How we came to keep living / but to no longer be / inhabitants
Jorie Graham
It struck me – that whilst my research is about the ability of nature to help our emotional health – the reverse can also happen – where the experience of nature can cause psychological discomfort. The sight of charred forests singed from catastrophic fires – or the impact of torrential floods on a community … how deeply is our mind affected and for how long?

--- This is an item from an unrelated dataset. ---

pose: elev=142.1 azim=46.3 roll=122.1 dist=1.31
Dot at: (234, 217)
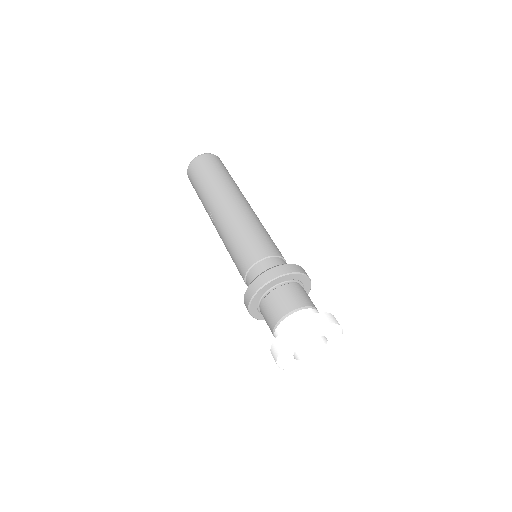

Glen Albrecht, Australian philosopher, coined the term “solastalgia” to capture the mental ill-health arising from the degradation of our environment. Discussing the relationship between the mind and ecology, Daniel B. Smith in his article “Is There an Ecological Unconscious” quotes Albrecht’s definition of “heart’s ease“– a term that encapsulates the match – and ease – between a person and a place. The loss of heart’s ease – no longer feeling an inhabitant where we live – might be called dis-ease – and what Albrecht described as the pain arising from “… a form of homesickness one gets when one is still at home.“
The idea that our planet’s health and our emotional health are interconnected is an interesting proposition that can and should be tested, shouldn’t it?
However Smith also describes a conundrum of the human condition in his NYT article; “… to be mentally healthy requires being ecologically attuned, but being ecologically attuned requires being mentally healthy …”
Ease or dis-ease, in place, space or home, what is your experience, your perspective?